Başbakan Recep Tayyip Erdoğan'ın yurt dışı gezilerini de eleştiren Yazıcıoğlu şunları kaydetti:
"Eğer Sayın Başbakan bir seyyah olsaydı ve bir dünya gezgini olarak hatıralarını yazsaydı geleceğe çok iyi manzaralar ve hatıralar bırakacaktı. Hanımefendi ile çektirdiği fotoğraflarla zengin bir program ortaya koyuyor. Ama Türkiye'ye gelmiyor. Türkiye'de sorunlarını dile getiren çiftçiyi azarlıyor. İşçi sorunlarını dile getirince 'sizden başka kimse yok mi?' diyor. Memurlara 'isterseniz sokağa gidin' diyor. Milletvekilleri halkın sorunlarını anlatmak isteyince 'Otur, ne diyeceğini biliyorum' diyor. Milletvekillerini azarlıyor. Sen kral mısın? Krallık mı getirdin? Hani, dün insan hakları diyen, kendi partisinde demokrasi isteyen, minaresi, camisi, kışlası diye şiir okuyan siz değil miydiniz? Şimdi çoğunluk diktatörlüğü yapıyorsunuz. Camileri Amerikan kışlası yapan, Coniler'in camileri kışla yapmasına izin veren bir program ortaya koydunuz."
"TÜRK DÜNYASINDAN KOPARILDIK" Köylünün ve esnafın unutulduğu bir ülkede kimsenin işsizleri hesaba katmayacağını da dile getiren Yazıcıoğlu, "Amerika'ya yandaşlık yaptılar, yaranamadılar. Avrupa'ya yandaşlık yaptılar, yaranamadılar. Türk dünyasından kopartıldık" dedi.

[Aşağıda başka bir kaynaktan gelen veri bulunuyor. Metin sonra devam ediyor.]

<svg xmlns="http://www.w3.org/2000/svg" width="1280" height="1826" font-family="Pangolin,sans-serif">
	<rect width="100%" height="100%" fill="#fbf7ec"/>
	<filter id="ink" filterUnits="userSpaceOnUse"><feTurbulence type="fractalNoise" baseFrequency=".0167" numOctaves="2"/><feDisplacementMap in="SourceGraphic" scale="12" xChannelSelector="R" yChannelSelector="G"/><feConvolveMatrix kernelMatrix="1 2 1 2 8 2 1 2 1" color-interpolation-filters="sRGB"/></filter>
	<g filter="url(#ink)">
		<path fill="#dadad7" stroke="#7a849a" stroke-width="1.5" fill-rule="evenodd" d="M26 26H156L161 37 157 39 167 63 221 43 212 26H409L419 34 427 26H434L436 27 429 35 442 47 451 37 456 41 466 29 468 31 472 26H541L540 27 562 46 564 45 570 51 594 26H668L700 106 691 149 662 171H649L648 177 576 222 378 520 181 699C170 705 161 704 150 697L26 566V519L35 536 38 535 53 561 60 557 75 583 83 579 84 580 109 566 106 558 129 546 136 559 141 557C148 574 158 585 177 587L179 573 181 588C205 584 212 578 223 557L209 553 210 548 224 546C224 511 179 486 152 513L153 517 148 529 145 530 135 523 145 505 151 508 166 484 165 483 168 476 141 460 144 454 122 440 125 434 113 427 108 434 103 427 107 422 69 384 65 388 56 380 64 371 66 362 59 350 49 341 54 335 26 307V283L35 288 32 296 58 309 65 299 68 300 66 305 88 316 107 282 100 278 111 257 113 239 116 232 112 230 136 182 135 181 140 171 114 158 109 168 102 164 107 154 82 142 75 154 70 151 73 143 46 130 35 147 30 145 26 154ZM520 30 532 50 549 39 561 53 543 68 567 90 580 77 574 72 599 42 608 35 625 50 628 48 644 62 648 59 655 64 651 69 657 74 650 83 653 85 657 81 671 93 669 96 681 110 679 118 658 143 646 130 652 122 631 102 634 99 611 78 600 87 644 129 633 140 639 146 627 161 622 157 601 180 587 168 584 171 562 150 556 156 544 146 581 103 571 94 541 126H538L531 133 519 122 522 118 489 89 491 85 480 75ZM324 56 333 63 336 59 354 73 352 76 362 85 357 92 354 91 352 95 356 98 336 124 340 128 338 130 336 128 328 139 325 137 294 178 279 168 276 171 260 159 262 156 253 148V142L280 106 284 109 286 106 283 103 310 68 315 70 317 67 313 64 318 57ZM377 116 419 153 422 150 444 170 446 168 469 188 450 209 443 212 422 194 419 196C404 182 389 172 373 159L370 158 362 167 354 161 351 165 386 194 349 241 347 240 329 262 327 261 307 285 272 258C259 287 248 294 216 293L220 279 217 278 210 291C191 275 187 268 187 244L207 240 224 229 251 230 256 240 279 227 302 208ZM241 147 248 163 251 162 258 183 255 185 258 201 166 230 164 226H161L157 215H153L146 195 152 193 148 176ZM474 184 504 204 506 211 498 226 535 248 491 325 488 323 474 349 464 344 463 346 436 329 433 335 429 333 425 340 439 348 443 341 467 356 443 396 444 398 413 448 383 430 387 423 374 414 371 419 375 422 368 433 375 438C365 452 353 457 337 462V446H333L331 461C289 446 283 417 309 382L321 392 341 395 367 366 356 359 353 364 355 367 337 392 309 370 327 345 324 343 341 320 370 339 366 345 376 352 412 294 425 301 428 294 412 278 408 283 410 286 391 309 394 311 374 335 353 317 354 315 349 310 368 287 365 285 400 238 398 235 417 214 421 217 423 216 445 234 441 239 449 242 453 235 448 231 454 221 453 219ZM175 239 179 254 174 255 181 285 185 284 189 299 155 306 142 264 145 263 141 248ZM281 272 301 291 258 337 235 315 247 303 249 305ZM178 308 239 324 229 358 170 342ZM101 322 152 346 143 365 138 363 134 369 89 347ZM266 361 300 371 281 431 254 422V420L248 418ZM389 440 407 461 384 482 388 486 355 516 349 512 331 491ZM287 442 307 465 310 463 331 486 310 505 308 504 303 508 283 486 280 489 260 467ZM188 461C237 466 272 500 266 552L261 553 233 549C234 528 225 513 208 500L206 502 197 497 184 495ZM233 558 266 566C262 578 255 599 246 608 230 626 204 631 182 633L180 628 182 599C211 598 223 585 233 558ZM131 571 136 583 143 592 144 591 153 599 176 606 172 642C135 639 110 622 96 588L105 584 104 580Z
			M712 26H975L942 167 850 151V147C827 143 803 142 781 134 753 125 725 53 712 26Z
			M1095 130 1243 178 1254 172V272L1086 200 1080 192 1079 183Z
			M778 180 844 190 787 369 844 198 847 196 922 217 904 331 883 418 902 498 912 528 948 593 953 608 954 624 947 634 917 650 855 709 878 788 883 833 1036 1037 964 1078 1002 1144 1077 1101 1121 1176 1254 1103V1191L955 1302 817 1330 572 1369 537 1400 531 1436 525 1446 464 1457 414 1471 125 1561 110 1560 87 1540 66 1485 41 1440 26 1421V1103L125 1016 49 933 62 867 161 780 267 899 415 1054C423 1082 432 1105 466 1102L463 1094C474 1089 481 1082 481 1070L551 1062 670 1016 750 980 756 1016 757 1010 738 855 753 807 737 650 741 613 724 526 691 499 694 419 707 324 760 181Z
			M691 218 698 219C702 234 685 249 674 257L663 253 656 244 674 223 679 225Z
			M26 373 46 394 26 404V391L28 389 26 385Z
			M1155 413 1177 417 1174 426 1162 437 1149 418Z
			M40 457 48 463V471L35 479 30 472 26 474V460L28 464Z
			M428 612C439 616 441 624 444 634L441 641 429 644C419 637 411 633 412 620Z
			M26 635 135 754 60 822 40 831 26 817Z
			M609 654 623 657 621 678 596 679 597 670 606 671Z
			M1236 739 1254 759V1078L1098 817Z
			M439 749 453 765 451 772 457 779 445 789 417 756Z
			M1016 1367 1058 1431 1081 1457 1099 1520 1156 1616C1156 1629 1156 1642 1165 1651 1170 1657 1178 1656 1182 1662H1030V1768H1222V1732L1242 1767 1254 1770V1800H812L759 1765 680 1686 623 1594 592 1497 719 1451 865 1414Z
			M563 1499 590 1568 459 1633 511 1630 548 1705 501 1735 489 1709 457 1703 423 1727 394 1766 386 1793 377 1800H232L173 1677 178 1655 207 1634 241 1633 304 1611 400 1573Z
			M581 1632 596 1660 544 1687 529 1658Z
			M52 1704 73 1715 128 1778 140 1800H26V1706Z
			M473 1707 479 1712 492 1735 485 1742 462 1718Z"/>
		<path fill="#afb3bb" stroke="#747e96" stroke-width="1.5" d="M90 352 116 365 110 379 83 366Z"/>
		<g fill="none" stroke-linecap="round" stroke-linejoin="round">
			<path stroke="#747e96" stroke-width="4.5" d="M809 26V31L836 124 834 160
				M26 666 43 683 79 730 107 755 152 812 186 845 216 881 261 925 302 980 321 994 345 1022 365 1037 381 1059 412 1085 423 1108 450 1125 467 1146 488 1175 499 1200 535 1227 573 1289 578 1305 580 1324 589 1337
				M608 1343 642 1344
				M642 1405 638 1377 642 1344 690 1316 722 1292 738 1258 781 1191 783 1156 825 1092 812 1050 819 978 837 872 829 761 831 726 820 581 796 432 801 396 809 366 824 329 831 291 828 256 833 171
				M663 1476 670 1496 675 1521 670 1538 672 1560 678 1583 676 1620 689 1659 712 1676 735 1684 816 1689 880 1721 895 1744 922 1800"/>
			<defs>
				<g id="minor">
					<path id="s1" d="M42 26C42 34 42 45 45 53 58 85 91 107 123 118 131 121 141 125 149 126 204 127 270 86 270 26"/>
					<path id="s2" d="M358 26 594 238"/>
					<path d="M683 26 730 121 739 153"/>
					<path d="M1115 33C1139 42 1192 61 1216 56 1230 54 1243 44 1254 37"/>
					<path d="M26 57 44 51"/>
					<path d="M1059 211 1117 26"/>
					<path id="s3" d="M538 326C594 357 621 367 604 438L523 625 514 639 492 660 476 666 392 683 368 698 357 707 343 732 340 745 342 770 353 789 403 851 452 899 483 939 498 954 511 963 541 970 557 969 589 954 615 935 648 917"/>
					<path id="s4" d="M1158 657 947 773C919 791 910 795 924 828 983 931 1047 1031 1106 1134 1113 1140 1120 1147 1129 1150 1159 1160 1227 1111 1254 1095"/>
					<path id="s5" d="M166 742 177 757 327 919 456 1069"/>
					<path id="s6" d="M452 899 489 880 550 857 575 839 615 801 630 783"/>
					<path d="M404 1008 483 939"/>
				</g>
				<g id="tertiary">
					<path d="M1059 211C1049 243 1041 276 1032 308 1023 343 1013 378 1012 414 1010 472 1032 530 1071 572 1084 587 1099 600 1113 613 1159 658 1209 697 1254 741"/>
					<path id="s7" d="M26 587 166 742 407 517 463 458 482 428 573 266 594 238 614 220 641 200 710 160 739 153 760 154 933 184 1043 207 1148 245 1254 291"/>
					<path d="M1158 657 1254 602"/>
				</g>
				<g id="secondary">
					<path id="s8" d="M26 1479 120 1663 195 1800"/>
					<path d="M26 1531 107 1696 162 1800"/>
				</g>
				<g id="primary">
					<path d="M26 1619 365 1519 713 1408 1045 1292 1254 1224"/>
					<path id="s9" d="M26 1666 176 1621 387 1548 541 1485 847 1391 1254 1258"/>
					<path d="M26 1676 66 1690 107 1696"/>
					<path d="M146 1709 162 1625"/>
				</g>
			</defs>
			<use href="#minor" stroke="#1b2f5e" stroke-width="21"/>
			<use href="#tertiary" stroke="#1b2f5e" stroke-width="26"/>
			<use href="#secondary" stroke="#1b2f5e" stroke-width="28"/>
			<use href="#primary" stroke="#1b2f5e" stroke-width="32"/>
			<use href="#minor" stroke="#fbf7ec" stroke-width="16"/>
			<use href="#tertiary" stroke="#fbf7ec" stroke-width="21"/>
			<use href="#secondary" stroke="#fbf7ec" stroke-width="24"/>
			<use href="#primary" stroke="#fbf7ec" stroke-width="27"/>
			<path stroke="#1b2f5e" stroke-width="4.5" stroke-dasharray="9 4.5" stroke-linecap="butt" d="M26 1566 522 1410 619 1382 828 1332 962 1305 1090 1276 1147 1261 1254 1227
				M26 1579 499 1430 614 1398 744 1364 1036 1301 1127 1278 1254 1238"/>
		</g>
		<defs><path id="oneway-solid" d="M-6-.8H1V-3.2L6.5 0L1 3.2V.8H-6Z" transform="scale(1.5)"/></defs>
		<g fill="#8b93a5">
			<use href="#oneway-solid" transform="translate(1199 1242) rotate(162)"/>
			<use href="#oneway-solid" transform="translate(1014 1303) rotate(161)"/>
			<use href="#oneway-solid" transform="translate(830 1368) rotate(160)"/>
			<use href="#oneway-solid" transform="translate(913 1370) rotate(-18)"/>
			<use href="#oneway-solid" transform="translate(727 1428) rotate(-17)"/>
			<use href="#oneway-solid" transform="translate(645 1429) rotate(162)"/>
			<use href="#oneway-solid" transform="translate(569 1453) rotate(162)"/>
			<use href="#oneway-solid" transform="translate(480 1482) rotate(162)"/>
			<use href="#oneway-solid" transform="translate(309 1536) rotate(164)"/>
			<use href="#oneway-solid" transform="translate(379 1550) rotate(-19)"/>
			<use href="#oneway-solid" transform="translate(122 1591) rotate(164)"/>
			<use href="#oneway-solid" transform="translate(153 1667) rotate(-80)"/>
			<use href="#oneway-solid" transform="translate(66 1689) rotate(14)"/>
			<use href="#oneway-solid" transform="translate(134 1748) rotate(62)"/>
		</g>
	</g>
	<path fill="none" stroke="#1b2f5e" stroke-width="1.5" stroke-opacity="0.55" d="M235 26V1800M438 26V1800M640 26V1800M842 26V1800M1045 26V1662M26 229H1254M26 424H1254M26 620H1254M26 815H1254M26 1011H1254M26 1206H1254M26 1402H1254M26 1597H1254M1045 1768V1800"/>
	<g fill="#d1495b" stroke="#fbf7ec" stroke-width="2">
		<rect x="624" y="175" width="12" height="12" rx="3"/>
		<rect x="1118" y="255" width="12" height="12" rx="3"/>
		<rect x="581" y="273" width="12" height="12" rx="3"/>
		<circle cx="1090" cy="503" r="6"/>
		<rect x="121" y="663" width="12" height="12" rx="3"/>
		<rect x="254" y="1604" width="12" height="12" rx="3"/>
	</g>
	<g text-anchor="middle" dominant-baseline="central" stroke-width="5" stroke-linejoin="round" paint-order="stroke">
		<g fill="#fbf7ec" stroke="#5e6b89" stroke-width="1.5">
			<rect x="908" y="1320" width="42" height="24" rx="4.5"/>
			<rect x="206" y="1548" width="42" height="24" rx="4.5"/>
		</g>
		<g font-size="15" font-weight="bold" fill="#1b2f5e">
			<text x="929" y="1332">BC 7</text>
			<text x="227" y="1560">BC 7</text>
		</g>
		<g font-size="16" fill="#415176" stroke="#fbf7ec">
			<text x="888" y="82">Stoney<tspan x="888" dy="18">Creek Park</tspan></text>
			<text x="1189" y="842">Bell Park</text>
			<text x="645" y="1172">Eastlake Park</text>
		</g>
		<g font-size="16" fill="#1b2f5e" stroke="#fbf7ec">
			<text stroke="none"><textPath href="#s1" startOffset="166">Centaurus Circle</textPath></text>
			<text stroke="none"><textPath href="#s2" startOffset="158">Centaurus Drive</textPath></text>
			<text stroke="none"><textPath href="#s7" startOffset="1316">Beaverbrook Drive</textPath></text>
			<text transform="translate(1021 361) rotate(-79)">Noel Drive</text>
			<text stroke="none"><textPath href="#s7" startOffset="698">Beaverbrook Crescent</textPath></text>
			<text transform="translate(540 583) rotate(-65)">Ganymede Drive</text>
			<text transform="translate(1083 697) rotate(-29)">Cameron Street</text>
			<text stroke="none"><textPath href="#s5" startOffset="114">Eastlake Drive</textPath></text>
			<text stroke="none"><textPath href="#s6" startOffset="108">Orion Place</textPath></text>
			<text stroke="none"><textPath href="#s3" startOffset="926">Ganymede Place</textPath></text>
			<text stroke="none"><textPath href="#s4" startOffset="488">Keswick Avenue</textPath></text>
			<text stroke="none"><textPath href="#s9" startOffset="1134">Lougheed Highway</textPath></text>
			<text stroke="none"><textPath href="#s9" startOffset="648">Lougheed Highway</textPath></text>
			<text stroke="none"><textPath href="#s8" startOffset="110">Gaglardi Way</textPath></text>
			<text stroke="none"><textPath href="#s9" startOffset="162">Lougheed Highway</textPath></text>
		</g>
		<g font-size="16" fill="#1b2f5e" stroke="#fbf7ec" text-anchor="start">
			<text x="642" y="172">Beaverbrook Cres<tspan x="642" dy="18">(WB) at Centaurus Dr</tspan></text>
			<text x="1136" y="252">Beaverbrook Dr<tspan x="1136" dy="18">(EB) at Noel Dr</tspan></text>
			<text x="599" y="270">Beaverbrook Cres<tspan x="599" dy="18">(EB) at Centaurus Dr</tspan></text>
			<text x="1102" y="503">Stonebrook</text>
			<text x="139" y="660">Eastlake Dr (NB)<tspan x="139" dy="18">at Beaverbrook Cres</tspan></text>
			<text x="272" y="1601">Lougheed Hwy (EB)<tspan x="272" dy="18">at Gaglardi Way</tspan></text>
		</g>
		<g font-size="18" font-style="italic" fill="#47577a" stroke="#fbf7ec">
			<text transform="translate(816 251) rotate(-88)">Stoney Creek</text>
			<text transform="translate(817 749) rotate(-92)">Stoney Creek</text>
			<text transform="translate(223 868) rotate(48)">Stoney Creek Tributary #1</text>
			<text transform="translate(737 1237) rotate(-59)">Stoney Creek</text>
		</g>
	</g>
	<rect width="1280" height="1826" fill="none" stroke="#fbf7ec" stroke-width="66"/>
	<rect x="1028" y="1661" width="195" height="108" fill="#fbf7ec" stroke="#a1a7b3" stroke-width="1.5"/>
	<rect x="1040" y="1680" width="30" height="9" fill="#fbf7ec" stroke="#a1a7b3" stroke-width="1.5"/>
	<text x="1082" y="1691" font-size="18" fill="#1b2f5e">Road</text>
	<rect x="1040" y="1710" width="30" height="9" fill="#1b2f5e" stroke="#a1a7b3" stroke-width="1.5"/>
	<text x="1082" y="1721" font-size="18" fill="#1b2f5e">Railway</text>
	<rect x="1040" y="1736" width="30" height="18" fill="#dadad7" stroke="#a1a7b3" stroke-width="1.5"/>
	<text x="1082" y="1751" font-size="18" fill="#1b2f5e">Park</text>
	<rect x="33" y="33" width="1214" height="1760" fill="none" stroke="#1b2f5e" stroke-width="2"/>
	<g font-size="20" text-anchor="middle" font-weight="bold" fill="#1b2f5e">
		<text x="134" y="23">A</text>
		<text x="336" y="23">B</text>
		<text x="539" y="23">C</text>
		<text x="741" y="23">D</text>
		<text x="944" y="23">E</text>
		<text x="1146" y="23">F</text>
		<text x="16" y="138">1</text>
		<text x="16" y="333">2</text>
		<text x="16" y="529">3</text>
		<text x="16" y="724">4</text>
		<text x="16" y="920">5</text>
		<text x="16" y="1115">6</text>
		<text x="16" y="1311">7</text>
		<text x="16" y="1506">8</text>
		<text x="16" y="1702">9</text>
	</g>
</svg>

İktidarın bir an önce işsizliğe çare üretmesini istediklerini belirten Yazıcıoğlu, yolsuzlukların da üzerine gidilmediğini, sadece bir ailenin üzerine gidildiğini kaydetti. "Birçok kurumdan 'pis kokular' geliyor" diyen Yazıcıoğlu, "Yapılan operasyonlar, bu iktidara rağmen yapılan operasyonlardır. Hala dokunulmazlığa dokunulmamıştır. Hala mecliste bekleyen dosyalar yargıya gitmemiştir" şeklinde konuştu.
Yargının yolsuzlukların üzerine gitme çabasında olduğunu ancak siyasi engellerle karşılaştığını belirten Yazıcıoğlu, "BBP olarak biz, tüm kurumlar, kuruluşlar ve kişiler açısından dokunulmazlıkların sınırlandırılmasını ve kesinlikle yolsuzluklarla ilgisi olanların yargılanmasının önünün açılmasaetimiz, geçen iktidarların tümünü cezalandırmak ını istiyoruz" diye konuştu.
"İKTİDAR DIŞ POLİTİKADA GAYRI MİLLİ BİR POLİTİKA İZLİYOR" İktidarın dış politikada gayrı milli bir politika izlediğini öne süren Yazıcıoğlu, "Bir an evvel Avrupa Birliği hayalinden vazgeçilsin. Bir an evvel gayrı milli politikalardan vazgeçilsin ve Türkiye kendine dönsün. Orta Asya birliğini oluştursun" dedi.
Sorunların bu şekilde daha kolay çözüleceğini belirten Yazıcıoğlu, "AB bizim her şeyimizi isteyerek, karşılığında hayal vaat eden sanal bir alem. İktidar bu sanal alemle milleti oyalamakta ve kandırmaktadır. Ortaya koydukları tek gerekçe olarak, 'AB'ye tam üye yapmasalar bile, hiç olmazsa askeri devre dışı bırakarak, darbeleri önlemiş oluruz. Türkiye'de demokrasi kesintiye uğramaz' diyorlar. Bu korku ve vehim dolayısıyla dışa bağlanan bu mandacı iktidar içerdeki korkuları dolayısıyla dışarıya teslim olduğunu söylemektedir. BBP olarak biz ne içerde kamçı istiyoruz, ne dışarı da kamçı istiyoruz. Biz BBP olarak demokrasi istiyoruz. Hukukun üstünlüğünü istiyoruz. Türkiye'de gelir dağılımında adalet istiyoruz" şeklinde konuştu.